The issue that arises when caching is enabled is that the write order to the drive over the SATA cable and the write order to the rotating media is not the same. This can never cause a problem UNLESS you have a loss of power or a system crash before all contents of the cache make it to disk. Why? ->
The issue that can arises here is relative to transaction robustness of the the file system and/or database file contents to these out of order lost writes. In effect, those potentially lost out of order writes can theoretically corrupt the integrity of the transaction logic that would have otherwise have been guaranteed by the disk writes happening in a very specific order to the media.
Now, of course, the designers of the file system, databases, RAID controllers, etc. are aware (or certainly should be aware) of this phenomenon relative to write caching. The write caching is extremely desirable from a performance standpoint in most random access type I/O scenarios. In fact, having the write caching available is a key element of being able to have any real benefit to the more advanced Native Command Queuing (NCQ) that is supported on newer SATA and the last few generations of PATA implementations. So, to guarantee order to the physical media at such certain critical times, the file system and/or application, etc. can specifically request a flush of the write caches to the media. At the completion of this sync request - everything pending from (potentially) file buffers, OS disk caching, physical disk caching etc. is actually out on the media per the transaction system design at the right critical operations. That is, this happens correctly if the programmers make the right call(s) up at the top AND every element of this chain of software and hardware layers did their job correctly. ie: There are no bugs in this regard in the drive, the RAID controllers, the disk drivers, the OS caches, the file system, the database engine, etc. This is a lot of software that all has to work exactly right. Additionally, verifying correctness in this regard is very difficult because in almost any situation normally the write order doesn't matter at all....and power failure and crash scenarios are difficult tests to construct.

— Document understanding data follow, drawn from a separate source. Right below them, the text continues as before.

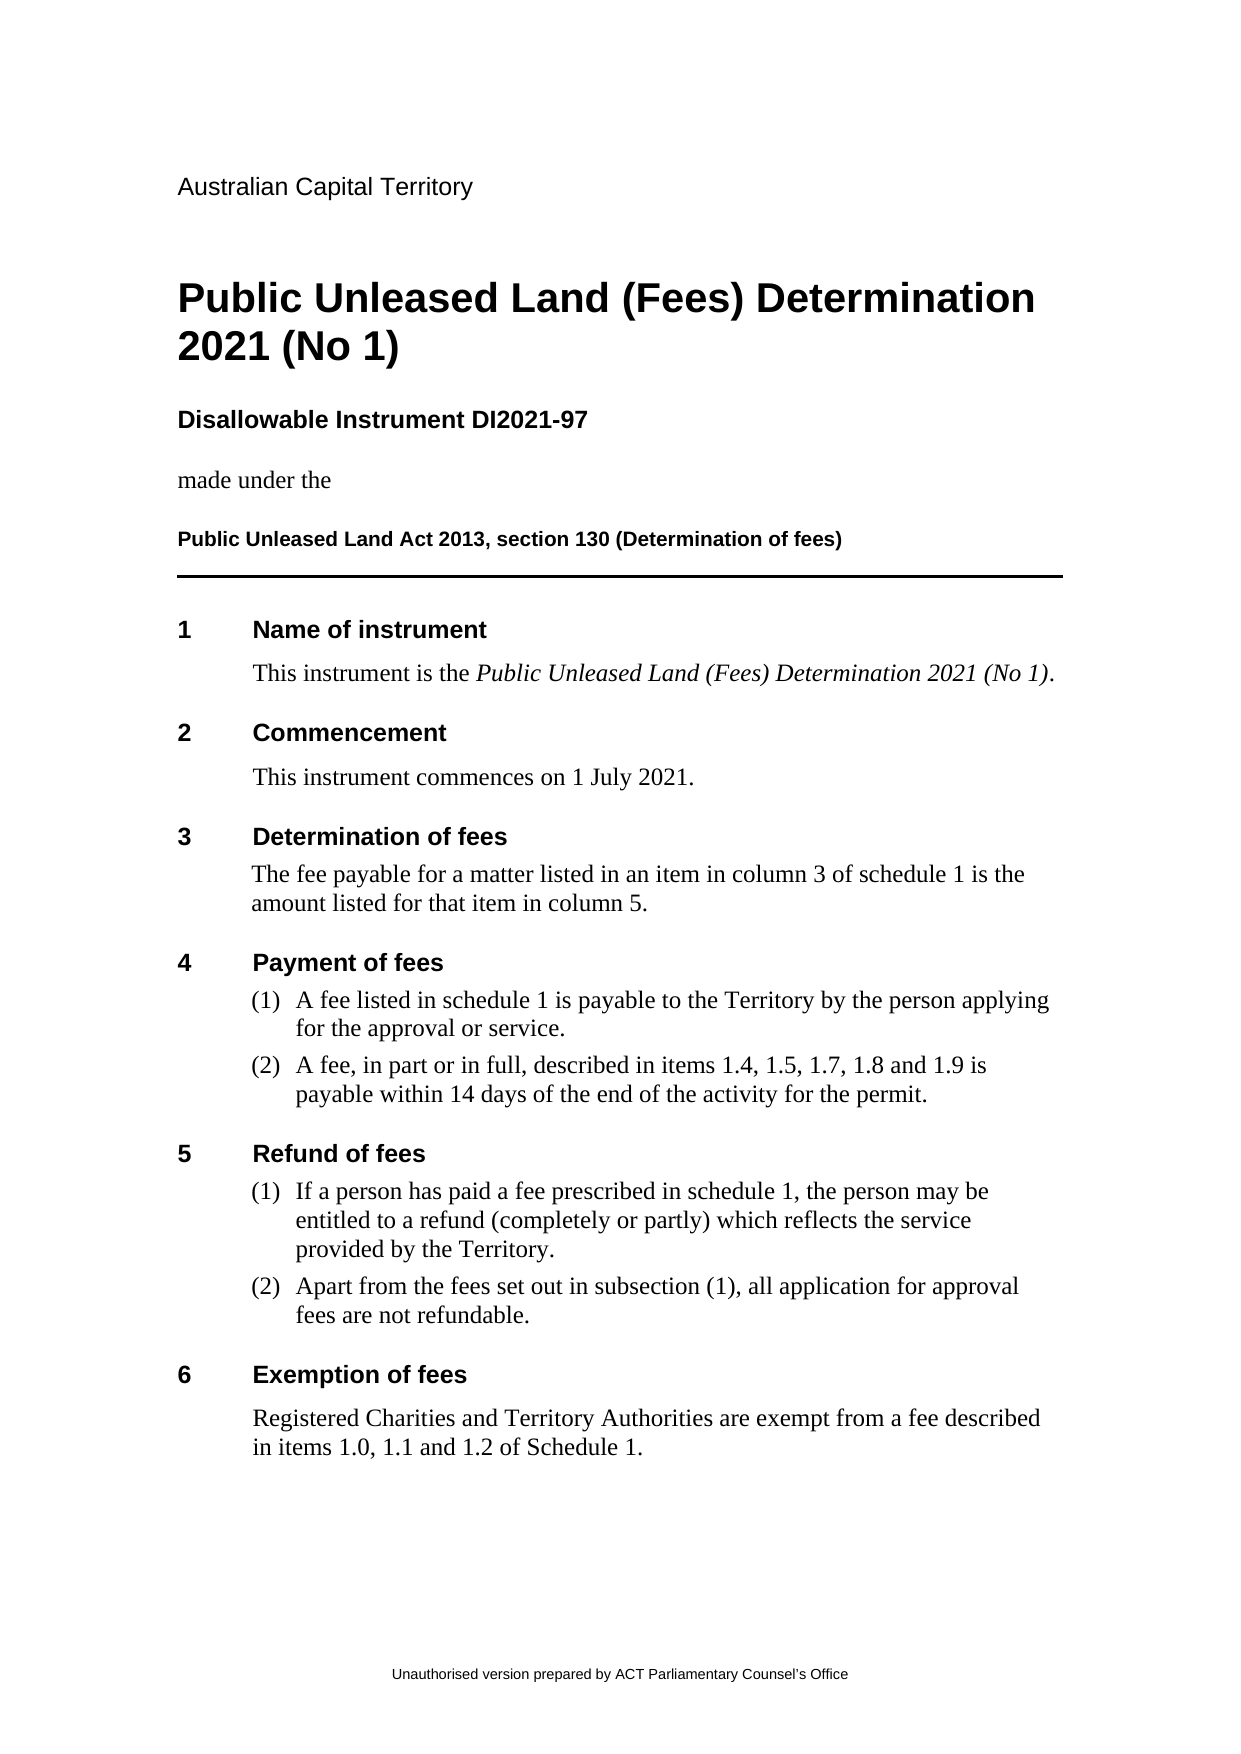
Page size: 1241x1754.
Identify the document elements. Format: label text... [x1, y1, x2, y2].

text Australian Capital Territory [177, 172, 1063, 201]
text 4 Payment of fees [177, 948, 1063, 976]
subtitle If a person has paid a fee prescribed in schedule 1, the person may be entitled to a refund (completely or partly) which reflects the service provided by the Territory. [251, 1176, 1063, 1263]
text 1 Name of instrument [177, 615, 1063, 644]
text This instrument commences on 1 July 2021. [252, 762, 1063, 791]
text This instrument is the Public Unleased Land (Fees) Determination 2021 (No 1). [252, 658, 1063, 687]
text Registered Charities and Territory Authorities are exempt from a fee described in items 1.0, 1.1 and 1.2 of Schedule 1. [252, 1403, 1063, 1461]
text made under the [177, 465, 1063, 494]
text 5 Refund of fees [177, 1139, 1063, 1168]
subtitle A fee, in part or in full, described in items 1.4, 1.5, 1.7, 1.8 and 1.9 is payable within 14 days of the end of the activity for the permit. [251, 1051, 1063, 1108]
text Disallowable Instrument DI2021-97 [177, 405, 1063, 434]
subtitle The fee payable for a matter listed in an item in column 3 of schedule 1 is the amount listed for that item in column 5. [251, 859, 1063, 916]
text 6 Exemption of fees [177, 1360, 1063, 1388]
text Public Unleased Land (Fees) Determination 2021 (No 1) [177, 274, 1063, 369]
subtitle Apart from the fees set out in subsection (1), all application for approval fees are not refundable. [251, 1271, 1063, 1328]
text 2 Commencement [177, 718, 1063, 747]
text 3 Determination of fees [177, 822, 1063, 851]
text Public Unleased Land Act 2013, section 130 (Determination of fees) [177, 527, 1063, 551]
subtitle A fee listed in schedule 1 is payable to the Territory by the person applying for the approval or service. [251, 985, 1063, 1042]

So, in the end "turning off write caching" at one or more of the various layers and/or meanings of this term....has the reputation of "fixing" certain kinds of issues. In effect, shutting off the write caching behaviors of the RAID controller or OS Disk Caches, or the Drive, etc. is avoiding one or more bugs in the system.....and the source of such lore.
Anyway, getting back to the core of the question: Under SATA, the specific handling of all the disk read/write commands and the flush cache commands are well defined by the SATA specifications. Additionally, the drive manufactures should have detailed documentation for each drive model or drive family describing their implementation and compliance to these rules like this example for Seagate Barracuda drives. In particular, see details of the SATA SET FEATURES command that controls drive operational mode and specifically option 82h can be used to disable disk caching at the drive level because the default is certainly write caching enabled on all drives I am aware of. If you really wanted to disable the cache, this command has to be done at start of each drive reset or power up and is typically under the control of the disk drivers for your operating system. You might be able to encourage your OS driver to set this mode via an IOCTL and/or Registry Setting type thing, but this varies widely.